When should I use Natural Breaks?
Natural breaks is best used when you want to isolate groups in an otherwise uneven or seemingly random distributed set of data. Natural breaks will find clusters within that data and show where the highest levels of similarities and differences are found.
Quantiles
Quantiles are a method of data classification that divides the data into equal portions based on the distribution of the data across the sample geography. For example, if the data is divided into four quantiles, each quantile contains a percentile equal to 25% of the geography's data. This method is useful when you want to create equal-sized classes and ensure that the classes are representative of the data distribution.
Pros:
- Using the quantile classification method gives data classes at the extremes and middle the same number of values.
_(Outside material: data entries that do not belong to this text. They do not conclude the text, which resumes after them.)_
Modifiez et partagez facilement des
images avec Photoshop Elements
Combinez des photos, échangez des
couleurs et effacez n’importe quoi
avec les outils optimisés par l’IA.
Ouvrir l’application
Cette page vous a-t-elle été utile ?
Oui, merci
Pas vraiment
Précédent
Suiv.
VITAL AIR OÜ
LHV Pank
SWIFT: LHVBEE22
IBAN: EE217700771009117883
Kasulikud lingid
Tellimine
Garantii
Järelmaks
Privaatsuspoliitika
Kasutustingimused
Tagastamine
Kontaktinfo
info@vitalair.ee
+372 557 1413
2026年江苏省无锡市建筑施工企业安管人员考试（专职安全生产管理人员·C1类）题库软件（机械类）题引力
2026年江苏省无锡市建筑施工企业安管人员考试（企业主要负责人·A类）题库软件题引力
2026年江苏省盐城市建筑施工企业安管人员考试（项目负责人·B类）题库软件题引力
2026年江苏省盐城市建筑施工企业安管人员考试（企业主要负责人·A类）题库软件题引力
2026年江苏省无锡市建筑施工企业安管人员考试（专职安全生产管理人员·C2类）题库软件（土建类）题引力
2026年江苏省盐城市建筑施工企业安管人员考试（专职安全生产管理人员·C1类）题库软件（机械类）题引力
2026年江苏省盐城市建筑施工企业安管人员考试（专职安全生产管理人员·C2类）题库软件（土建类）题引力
- Each class is equally represented on the map and the classes are easy to compute.
- Best when using ordinal data (data with a hierarchy but no specific numerical values, ie. “likelihood to participate in a behaviour”).
Cons:
- Gaps can occur between the attribute values.
- Depending on the number of quantiles chosen, two identical values can end up in different groups.
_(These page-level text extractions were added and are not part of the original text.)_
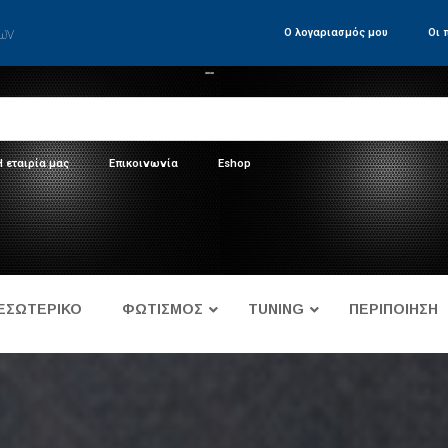
των
Ο λογαριασμός μου
Οι 
Η εταιρία μας
Επικοινωνία
Eshop
ΕΣΩΤΕΡΙΚΟ
ΦΩΤΙΣΜΟΣ
TUNING
ΠΕΡΙΠΟΙΗΣΗ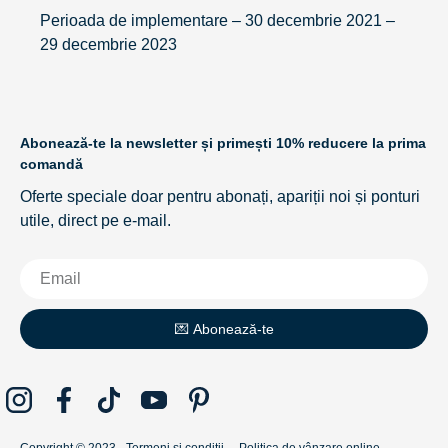
Perioada de implementare – 30 decembrie 2021 –
29 decembrie 2023
Abonează-te la newsletter și primești 10% reducere la prima
comandă
Oferte speciale doar pentru abonați, apariții noi și ponturi
utile, direct pe e-mail.
💌 Abonează-te
Copyright © 2023
Termeni și condiții
Politica de vânzare online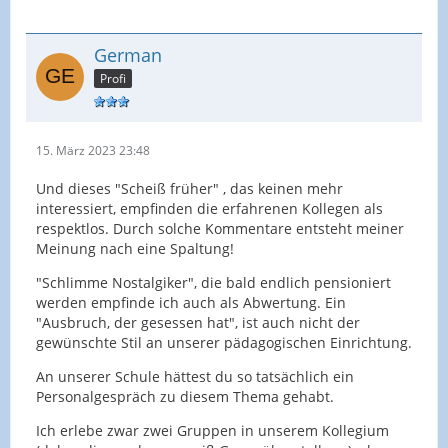
German
Profi
15. März 2023 23:48
Und dieses "Scheiß früher" , das keinen mehr
interessiert, empfinden die erfahrenen Kollegen als
respektlos. Durch solche Kommentare entsteht meiner
Meinung nach eine Spaltung!
"Schlimme Nostalgiker", die bald endlich pensioniert
werden empfinde ich auch als Abwertung. Ein
"Ausbruch, der gesessen hat", ist auch nicht der
gewünschte Stil an unserer pädagogischen Einrichtung.
An unserer Schule hättest du so tatsächlich ein
Personalgespräch zu diesem Thema gehabt.
Ich erlebe zwar zwei Gruppen in unserem Kollegium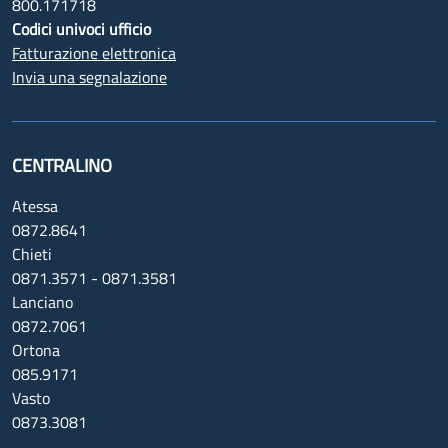
800.171718
Codici univoci ufficio
Fatturazione elettronica
Invia una segnalazione
CENTRALINO
Atessa
0872.8641
Chieti
0871.3571 - 0871.3581
Lanciano
0872.7061
Ortona
085.9171
Vasto
0873.3081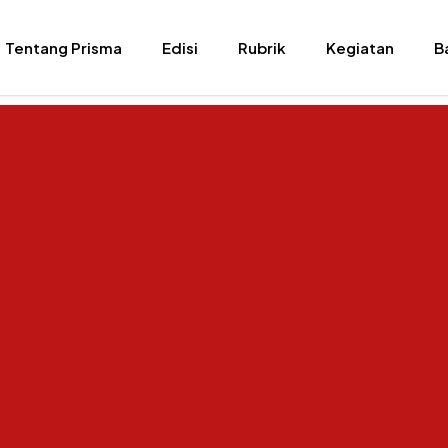
Tentang Prisma
Edisi
Rubrik
Kegiatan
B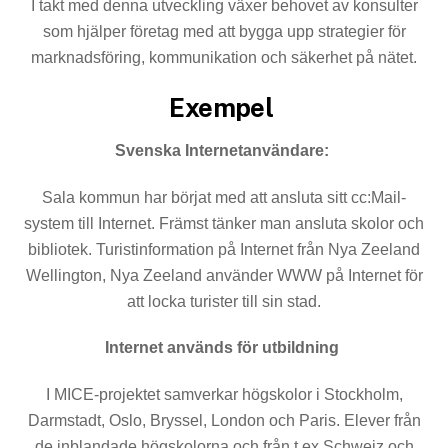
I takt med denna utveckling växer behovet av konsulter
som hjälper företag med att bygga upp strategier för
mark­nadsföring, kommunikation och säkerhet på nätet.
Exempel
Svenska Internetanvändare:
Sala kommun har börjat med att ansluta sitt cc:Mail-
system till Internet. Främst tänker man ansluta skolor och
bibliotek. Turistinformation på Internet från Nya Zeeland
Wellington, Nya Zeeland använder WWW på Internet för
att locka turister till sin stad.
Internet används för utbildning
I MICE-projektet samverkar högskolor i Stockholm,
Darm­stadt, Oslo, Bryssel, London och Paris. Elever från
de inblandade högskolorna och från t ex Schweiz och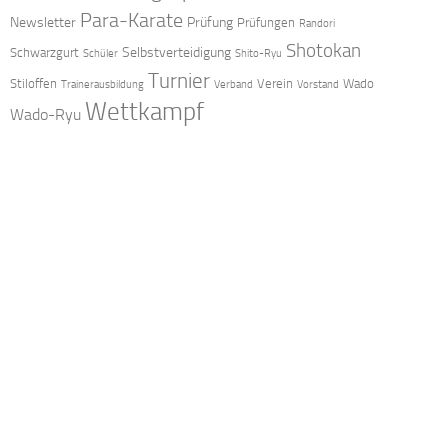
Para-Karate
Newsletter
Prüfung
Prüfungen
Randori
Shotokan
Selbstverteidigung
Schwarzgurt
Schüler
Shito-Ryu
Turnier
Stiloffen
Verein
Wado
Trainerausbildung
Verband
Vorstand
Wettkampf
Wado-Ryu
When should I use Quantiles?
Quantiles are best used when all possible categories have equal significance and need to be equally represented on the map. For example, if preference to shop at a specific store is being mapped across dissemination areas (DAs) with a max population of 100 and equal interval was used with 4 classes, each class would represent one quarter of the range (0 to 25, 26 to 50, 51 to 75, 76 to 100). However, if quantiles was used with 4 classes, the algorithm may skew lower and create classes of 0 to 10, 11 to 40, 41 to 70, 71 to 100. In this case, 25% of the DAs fall into each group, removing under-representation of the middle classes in the equal interval representation of the data.
Equal Interval
Equal interval is a method of data classification that divides the range of the data into equal intervals of data instances, as opposed to quantiles which are divided into equal proportions. For example, if the data range is from 0 to 100, and you want to create four classes, each class would be 25 units, regardless of which percentile those units fall into. This method is useful when you want to create classes that have an equal range of values.
Pros:
- Easily and quickly interpreted.
- Can highlight over- or under-representation in the data.
Cons:
- Does not account for any characteristics of the data in regard to its value or distribution.
When should I use Equal Interval?
Equal interval is the simplest representation of data and is best used for quick maps with a high-level look at the distribution of the data. For example, equal interval could be used for hierarchy of population, or spending habits, showing at a high level where the top, middle, and bottom population or spenders are. When a more in-depth review of these habits is needed, another method of classification can then be applied.
Standard Deviation
Standard deviation is a statistical measure that indicates the amount of variation or dispersion in the data and is used to divide the data into classes based on how much they deviate from the mean value. For example, you could use standard deviation to create classes of data values that are within one, two, or three standard deviations of the mean. This method is similar to natural breaks, except each group is defined based on variance from the mean/average rather than the variance within and between each other.
Pros:
- Reduces the impact of outliers.
- Highlights the main concentration of data.
- High accuracy on how data is distributed.
Cons:
- May not provide the complete range of data, depending on the number of intervals chosen.
- Assumes data follows a normal distribution.
When should I use Standard Deviation?
Standard deviation is best used when comparing data to an average. For example, standard deviation could show which areas are above, below, or equal to the average income. The intervals selected (between 0 and 1) will further break down how far these areas are from that average.
Overall, the choice of data classification method depends on the purpose of the analysis and the data being used. Different methods may lead to different class boundaries and affect the resulting analysis and visual representation.